# Gaggia Evolution slow pour speed problem



## mbkkitesurf (Jun 4, 2011)

Hi,

I've had a Gaggia Evolution for a few months now, but only recently bought myself a MC2.

So I'm now really getting into timing and trying to perfect my espressos.

I'm pretty sure my machine isnt working properly, it seems to be pouring too slowly.

Heres a link to a video I've just made of my running the pump without the portafilter.

pouring into a glass that ive marked at 2oz.





 seems to take abour 40seconds to pour a double shot.

I've completely stripped the machine down and cleaned it all, descaled it a few times..

I think it might be a pump problem.

heres a video of my pulling a double shot. 




Any help would be much appreciated.

Thanks

Mike


----------



## MartinB (May 8, 2011)

Have you tried pulling some water through the steam wand whilst the water is dripping from the grouphead?


----------



## mbkkitesurf (Jun 4, 2011)

Yea if i open up the steam wand all the water pours out of the steamer, at quite a fast rate..

New update!

I've been flushing more water through the machine after abour 10 mins doing this my motor/pump started to make weird sounds, seconds later a lot of smoke from the machine!!! Now the pump doesnt turn on, think ive blown my pump. Just ordered a new one from Happy Donkey. Hope this will fix my slow pour problem too.

Would flushing water through the steam wand for 10 mins ( keep on refilling with water) blown a pump if it wasnt faulty?

Thanks Mike


----------



## mbkkitesurf (Jun 4, 2011)

NEW UPDATE!

Got my new pump from Happy Donkey next day delivery. Works 100x better than ever before, must have been a dodgy pump all along.


----------



## BanishInstant (Oct 12, 2009)

Glad you have got it fixed - that must be a relief and now you can start enjoying your coffee.


----------

### Supplied records
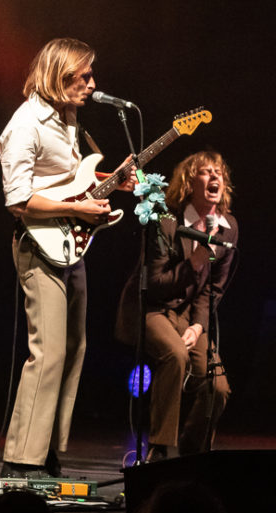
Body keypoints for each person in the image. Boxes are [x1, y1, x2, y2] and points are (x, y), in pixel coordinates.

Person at [0, 37, 135, 478]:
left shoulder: (68, 118)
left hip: (70, 243)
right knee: (49, 351)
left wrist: (110, 180)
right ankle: (22, 459)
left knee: (74, 349)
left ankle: (48, 451)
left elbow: (66, 179)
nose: (92, 84)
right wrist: (77, 210)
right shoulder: (26, 124)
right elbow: (18, 199)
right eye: (84, 75)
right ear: (59, 76)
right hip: (37, 245)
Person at [116, 151, 238, 461]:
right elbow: (155, 282)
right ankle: (159, 450)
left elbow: (212, 288)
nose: (215, 176)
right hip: (150, 307)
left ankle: (193, 454)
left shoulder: (228, 227)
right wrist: (196, 259)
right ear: (189, 182)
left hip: (186, 314)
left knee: (217, 385)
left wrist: (197, 326)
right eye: (206, 172)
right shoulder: (166, 221)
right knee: (175, 354)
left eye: (219, 172)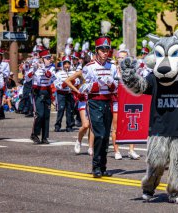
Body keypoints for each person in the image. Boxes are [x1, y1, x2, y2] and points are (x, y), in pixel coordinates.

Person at [73, 35, 117, 178]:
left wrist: (111, 84)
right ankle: (96, 166)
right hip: (94, 102)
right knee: (99, 134)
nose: (105, 52)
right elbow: (83, 87)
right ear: (97, 50)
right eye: (102, 50)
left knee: (106, 137)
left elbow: (116, 88)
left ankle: (103, 167)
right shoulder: (89, 67)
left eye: (107, 50)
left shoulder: (113, 66)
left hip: (108, 102)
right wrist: (98, 84)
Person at [116, 44, 140, 160]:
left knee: (131, 124)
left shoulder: (132, 71)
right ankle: (117, 150)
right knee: (116, 126)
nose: (122, 60)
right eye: (120, 57)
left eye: (124, 57)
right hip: (115, 100)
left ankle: (131, 150)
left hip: (128, 100)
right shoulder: (113, 69)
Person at [27, 48, 56, 144]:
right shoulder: (35, 66)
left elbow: (49, 76)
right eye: (47, 58)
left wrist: (43, 68)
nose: (49, 60)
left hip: (47, 92)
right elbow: (27, 78)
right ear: (42, 59)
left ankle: (44, 137)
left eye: (49, 58)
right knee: (39, 114)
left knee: (46, 116)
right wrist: (33, 70)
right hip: (37, 92)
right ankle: (34, 134)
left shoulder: (51, 67)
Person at [54, 54, 77, 132]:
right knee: (61, 109)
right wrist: (63, 85)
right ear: (63, 64)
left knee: (70, 110)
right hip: (61, 93)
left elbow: (78, 81)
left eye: (68, 63)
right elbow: (56, 84)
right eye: (65, 64)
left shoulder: (73, 72)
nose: (67, 65)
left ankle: (69, 126)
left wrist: (73, 81)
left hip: (70, 93)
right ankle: (57, 125)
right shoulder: (59, 73)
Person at [0, 42, 10, 120]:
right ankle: (1, 111)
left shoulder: (5, 64)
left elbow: (7, 75)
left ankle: (1, 111)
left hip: (0, 84)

### Work item
Reproduce the Gaggia slow-pour thread above, starting with "# Gaggia Evolution" and going on through "myself a MC2.", substituting "espresso machine" for "Gaggia Evolution".

### Output for this task
# espresso machine slow pour speed problem



## mbkkitesurf (Jun 4, 2011)

Hi,

I've had a espresso machine for a few months now, but only recently bought myself a MC2.